The SSEA-4 antibody was used as a marker for endometrial gland epithelial precursor stem cells for identification, and the results are shown in FIG. 7, where the cells are round and aggregated into colony with a purity of 100%. Estrogen receptor expression following induction with estrogen (17 β -estradiol 2 nM; Sigma-Aldrich)) is shown in figure 8.
Example 2
10 female mice were modelled by intrauterine adhesion, see FIG. 9, control: the uterine cavity is not treated after being mechanically adhered; model group: mechanical adhesion of the uterine cavity was followed by primary and post-passaging sub-scar implantation of endometrial precursor glandular epithelial cells from example 1, respectively.
(1) The molding method comprises the following steps:
the endometrium of uterus of one mouse is completely scalded to remove the endometrium, the molding method is shown in figure 9, one side of uterus of the mouse is scratched, and the endometrium is removed after the scald to form scar.
(2) Sub-scar implantation of endometrial precursor gland epithelial cells
Each uterine cavity is implanted with endometrial gland precursor epithelial cells of example 1 at 12 points, namely, right in front of the uterus, 3 points, 6 points, 9 points and 12 points, and the implantation amount of each point is 300 multiplied by 103And suturing the wound surface after implantation, conventionally feeding in cages, and performing surgical incision on the implantation point intima contrast examination 2 weeks after implantation.
The results are shown in FIG. 10, where the mature endometrial epithelial cells are enlarged and cylindrical, forming colony, with distinct intracellular lacunae.

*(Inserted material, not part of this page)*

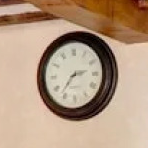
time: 2:36
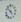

Cellular immunofluorescence staining showed that the implanted precursor stem cells of both P1 and P2 retained good dryness, as represented by OCT +/SSEA4+, as shown in fig. 11. The hyperplasia of the intimal cells is obvious, the uterine wound surface has no obvious adhesion, and the intimal thickening can be seen by naked eyes, as shown in figure 12. Immunohistochemical HE staining showed that the intima reacted with estrogen and progestin, hyperplasia of glands formed significantly, ductal structures formed, and the lumen of the glands of the intima increased significantly during the secretory phase, as shown in fig. 13.
In conclusion, it can be seen that the method for inducing differentiation of embryonic stem cells to form endometrial epithelial precursor cells provided by the present disclosure has the advantages of simple steps, high purity, high specificity, significant effect and no formation of malignant tumor cells. Therefore, the endometrial epithelial precursor cells provided by the embodiment of the disclosure can be applied to endometrial deletion, adhesion and thin-type endometrial hyperplasia treatment in different degrees, and have an epoch-spanning application prospect.
The above description is only a preferred embodiment of the present disclosure and is not intended to limit the present disclosure, and various modifications and changes may be made to the present disclosure by those skilled in the art. Any modification, equivalent replacement, improvement and the like made within the spirit and principle of the present disclosure should be included in the protection scope of the present disclosure.
Industrial applicability: the method for inducing the differentiation of the human embryonic stem cells to form the endometrial gland epithelial precursor cells can induce the differentiation of the human embryonic stem cells to form the endometrial gland epithelial precursor cells, is simple to operate, can generate the endometrial gland epithelial precursor cells with high yield of millions and high purity of nearly 100 percent by cloning one embryonic stem cell, and the obtained endometrial gland epithelial precursor cells can be used for treating related diseases such as endometrial deletion, endometrial hyperplasia difficulty, uterine cavity adhesion, early abortion of uterine origin and the like.